— What is required —
When the line containing "camera: 30 degrees right, 0 degrees up" appears in the data below, begin copying there and stop only after the line containing "beige vase [493,181,544,245]".

— Excerpted data —
↓
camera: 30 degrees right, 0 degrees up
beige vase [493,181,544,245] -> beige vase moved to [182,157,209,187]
↑
↓
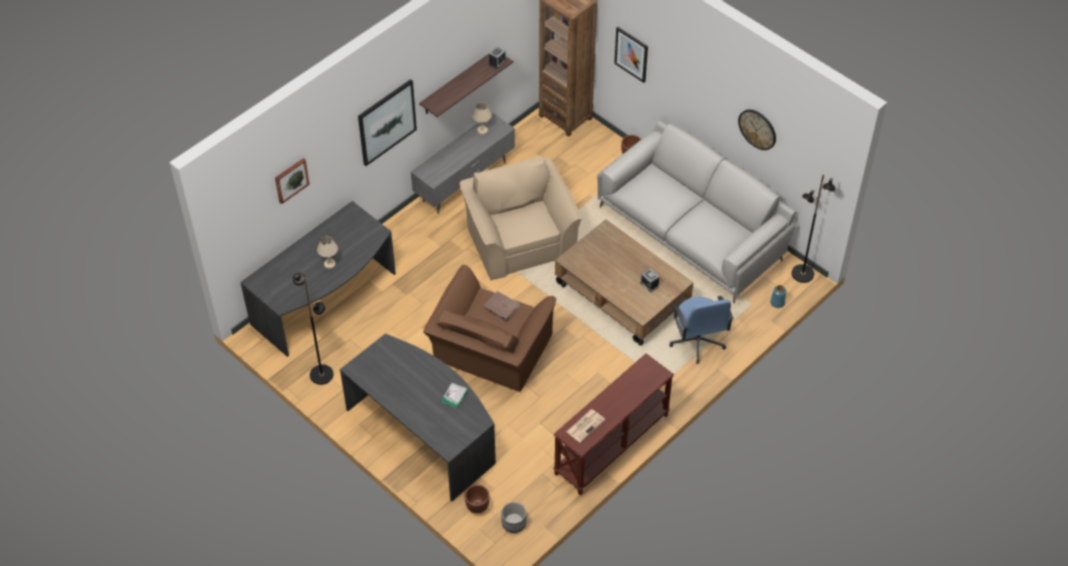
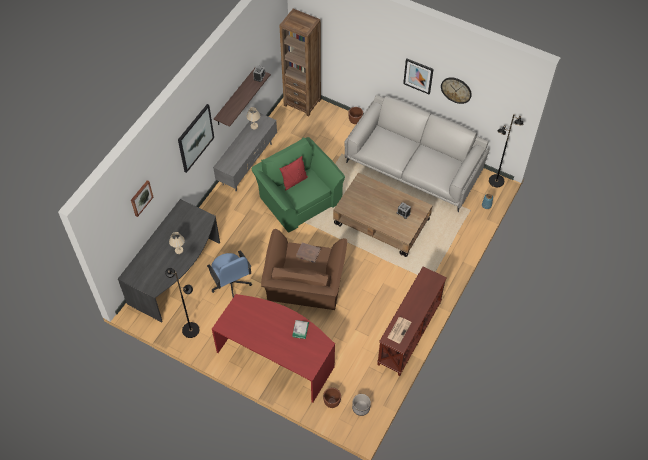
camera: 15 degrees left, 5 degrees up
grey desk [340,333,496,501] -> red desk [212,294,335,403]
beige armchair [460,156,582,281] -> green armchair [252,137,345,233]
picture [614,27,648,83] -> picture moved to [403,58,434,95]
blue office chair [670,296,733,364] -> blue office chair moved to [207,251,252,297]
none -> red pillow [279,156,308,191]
↑
— Task result —
camera: 30 degrees right, 0 degrees up
beige vase [493,181,544,245] -> beige vase moved to [182,157,209,187]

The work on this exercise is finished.